The same selfish short-termism is apparent far beyond the pandemic, in global approaches to nuclear disarmament, artificial intelligence, the regulation of new technologies, and many other areas.
Global governance is at a crossroads. Either we work together with renewed solidarity to build sustainable, inclusive societies and economies, based on human rights and human dignity for all. Or we resign ourselves to a future of perpetual insecurity and crisis.
In response to these disturbing global trends, the United Nations has embarked on Our Common Agenda, an initiative to strengthen multilateralism and make it fit for the twenty‑first century. Our Common Agenda includes more than 90 recommendations grouped around four broad themes.
First, there is an emphasis on the long-term thinking and solidarity with future generations. A Summit of the Future will explore ways to strengthen the governance of global public goods including peace, global health, a liveable planet, and digital technology.
Second, Our Common Agenda proposes a renewed social contract for the twenty‑first century, anchored in human rights.
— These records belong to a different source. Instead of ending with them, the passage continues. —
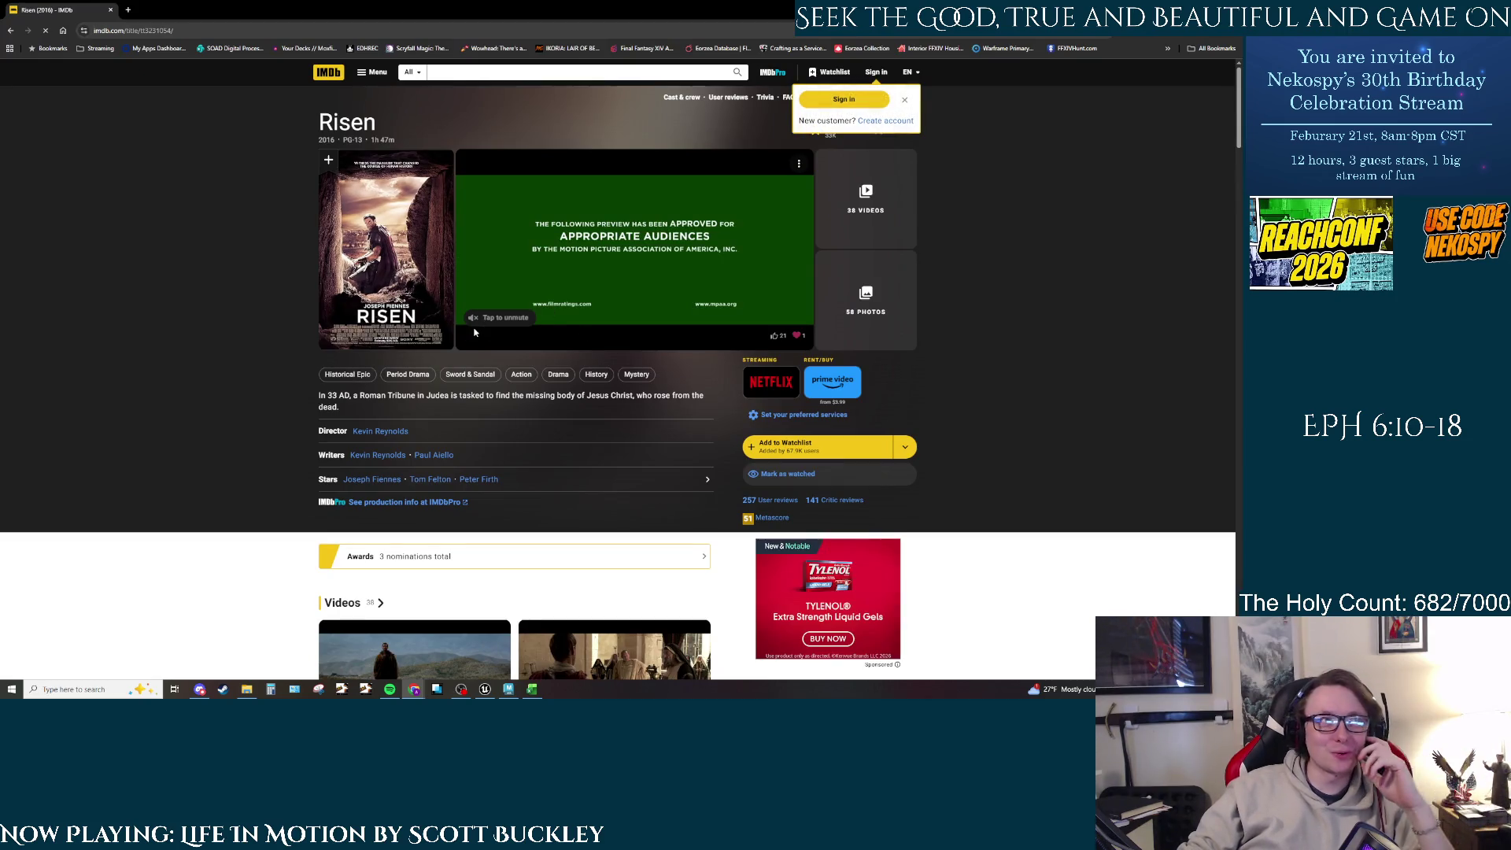
Step: Scroll through the IMDb Risen page, then return to the Maya pillar scene
scroll(475, 333, down, 3)
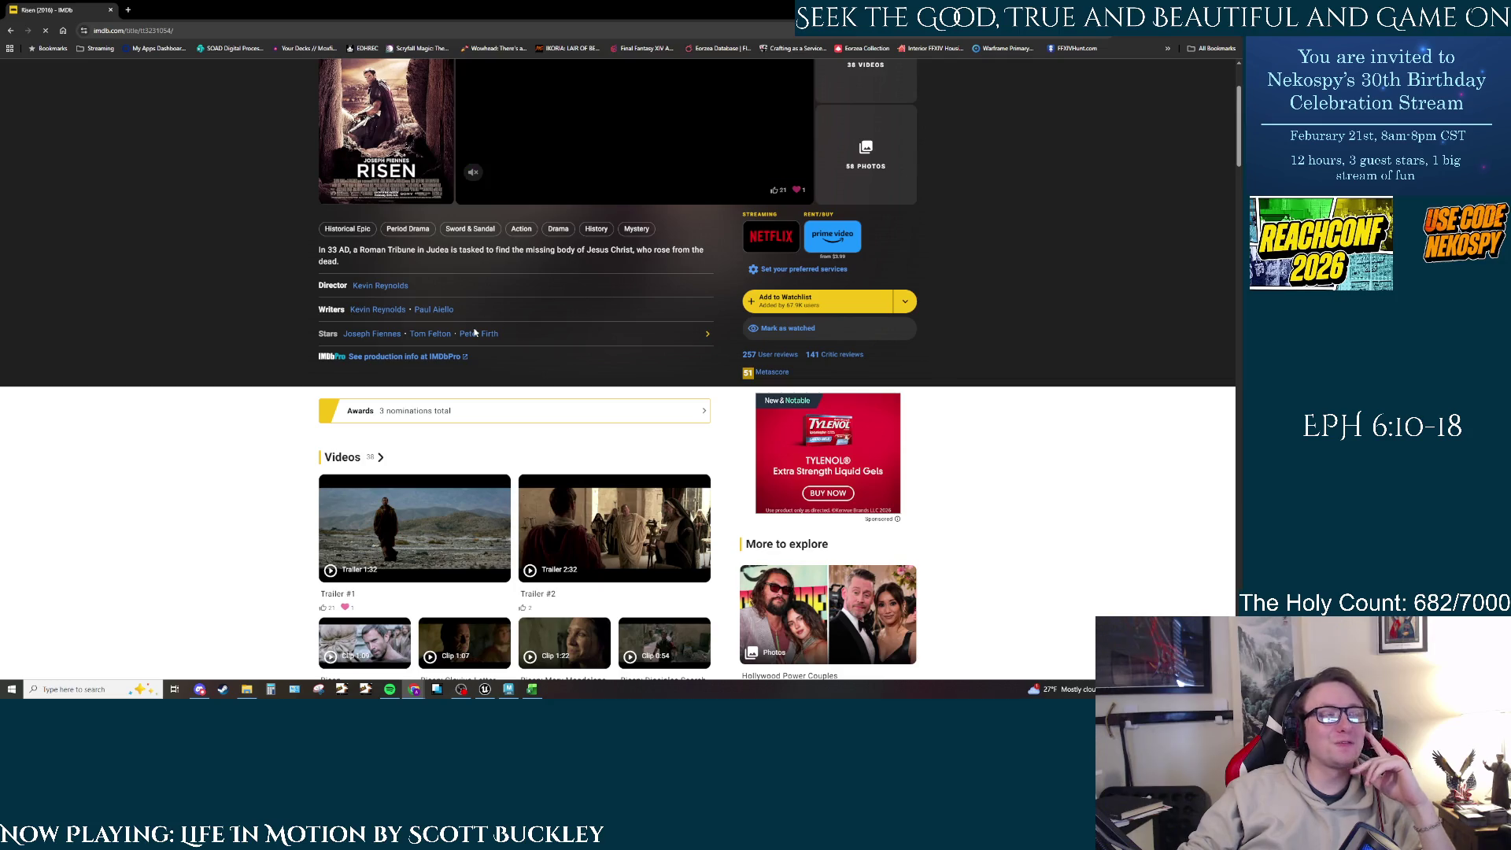
scroll(474, 333, up, 2)
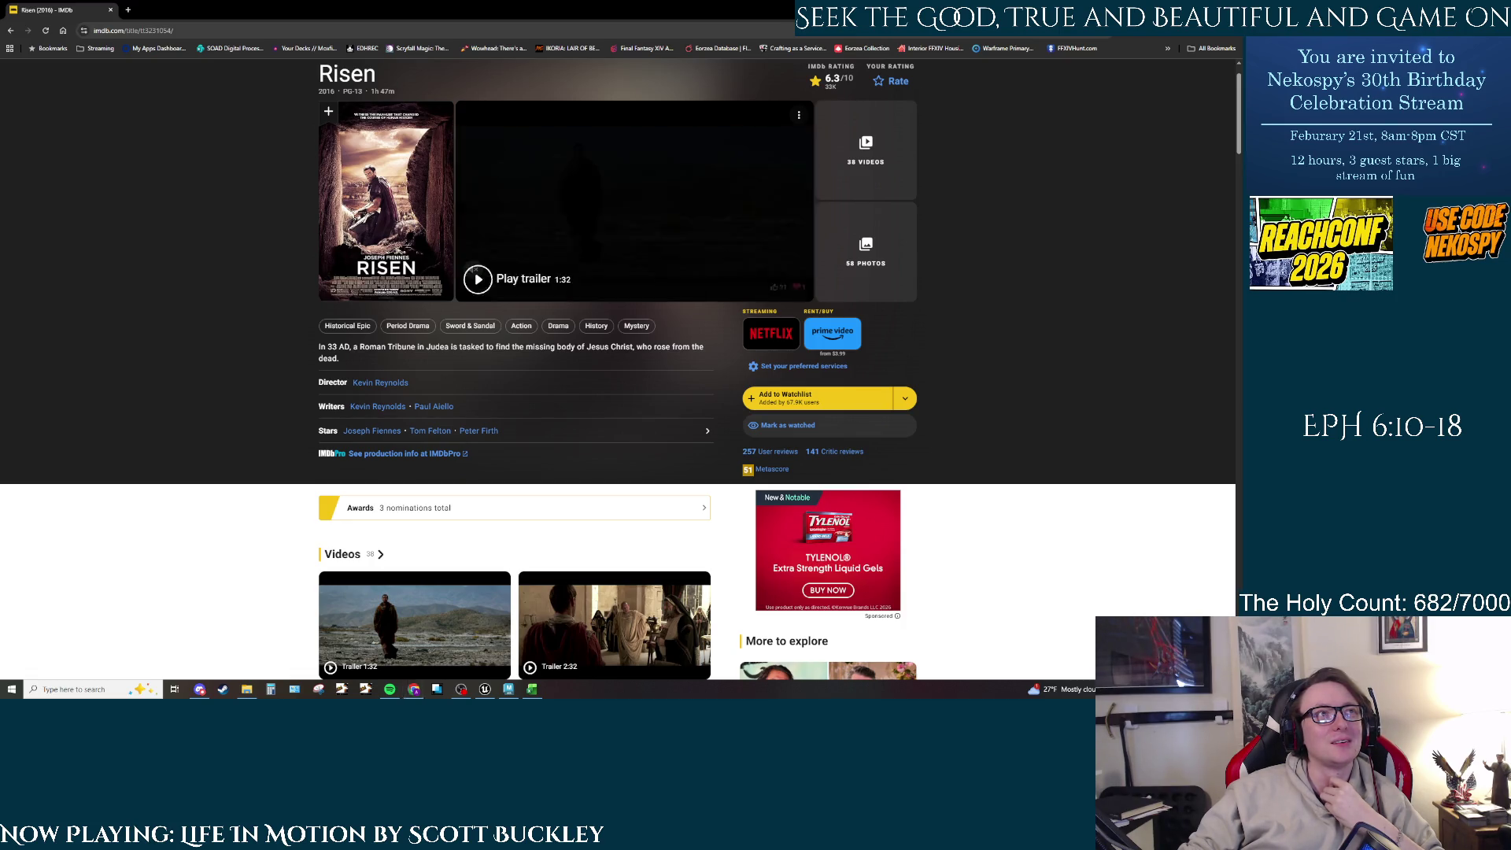
key(alt+Tab)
This must include universal health coverage, income protection, housing, decent work, and access to education and training. This will only be possible for all countries through a New Global Deal, that ensures the developing world gets the support it needs from developed countries and international financial institutions.
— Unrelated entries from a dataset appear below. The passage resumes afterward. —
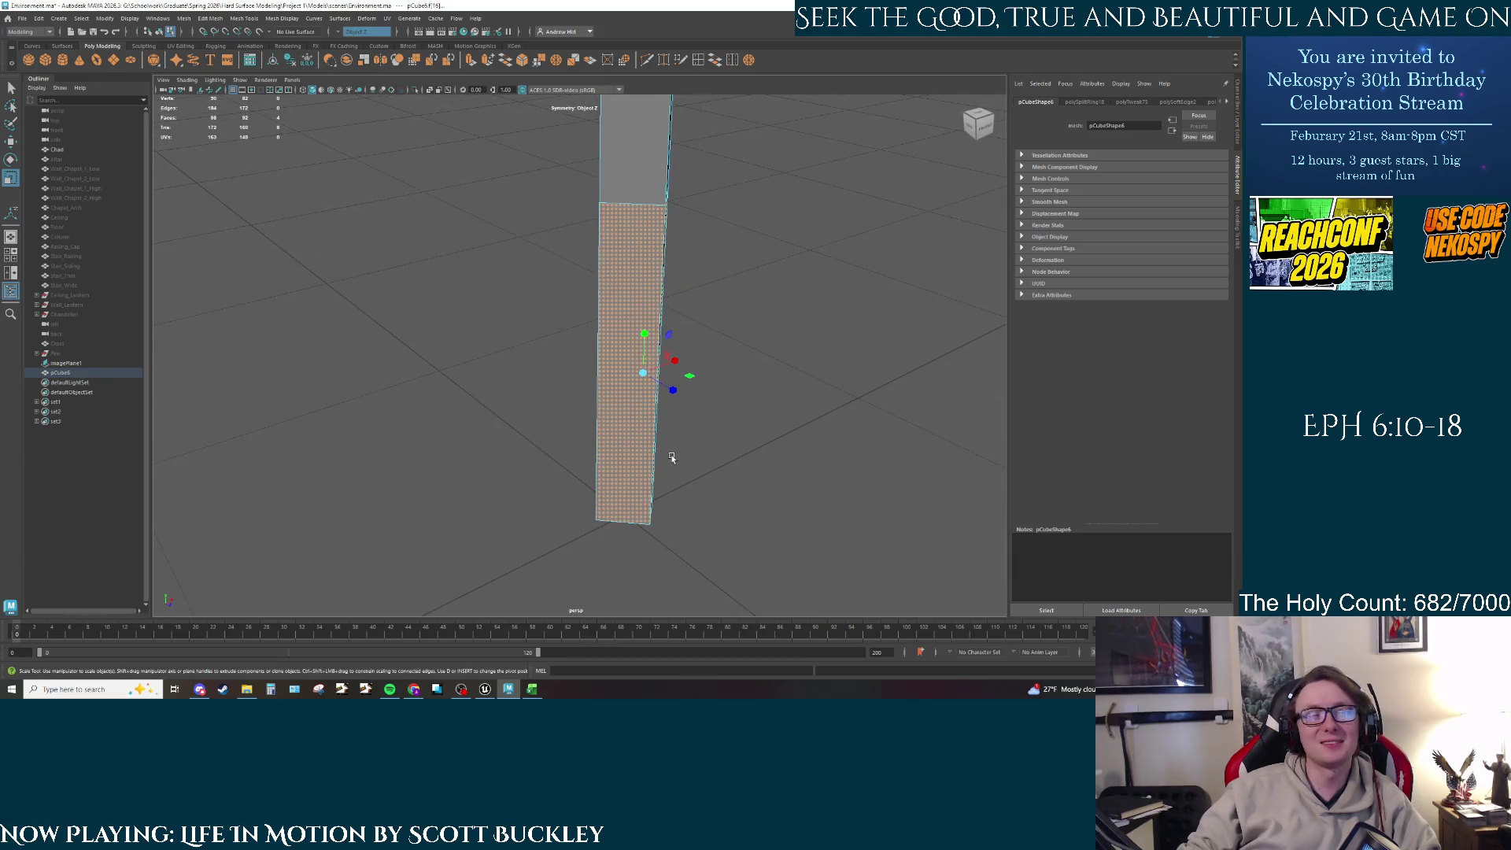
key(ctrl+e)
mouse_move(753, 390)
alt+mouse_down()
mouse_move(564, 415)
mouse_move(546, 439)
mouse_move(550, 418)
mouse_move(592, 421)
mouse_move(539, 412)
alt+mouse_up()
Third, Our Common Agenda will bring a strong focus to facts and science. I will re-establish an Advisory Board of Scientists and establish a UN Futures Lab to strengthen the role of the United Nations as a reliable source of data and evidence. As part of this emphasis on facts, Our Common Agenda proposes that governments, media outlets and regulatory bodies should work together on standards for integrity in public debate. In short, we must make lying wrong again.
And fourth, the United Nations of the future must be more inclusive and networked than ever before. When the United Nations was created, multilateralism meant Governments working together towards common goals. Today, those with global influence encompass civil society, the private sector, cities and regional authorities, academia and more.
Universities hold many of the solutions we need. Not only climate scientists and pharmacologists, but sociologists, lawyers, economists and experts in every discipline are researching ideas that can lead to breakthroughs for the common good.
Many of the next steps in implementing this ambitious agenda now lie with our Member States. And those Member States represent you. I urge everyone with an interest in these issues — and that means everyone — to make your views known, through the ballot box and through civil society organizations, including the very active United Nations Associations here in Cambridge and at the United Kingdom national level.
Values, principles, truth and integrity are at the heart of the liberal education that Cambridge has offered the world for 800 years. Scientific research and cutting-edge technology are nothing without them. We need institutions dedicated to learning, not profit. To critical thinking, not power. To pushing the boundaries of human understanding. To discovery and wonder. To facts and science. We need institutions like Cambridge.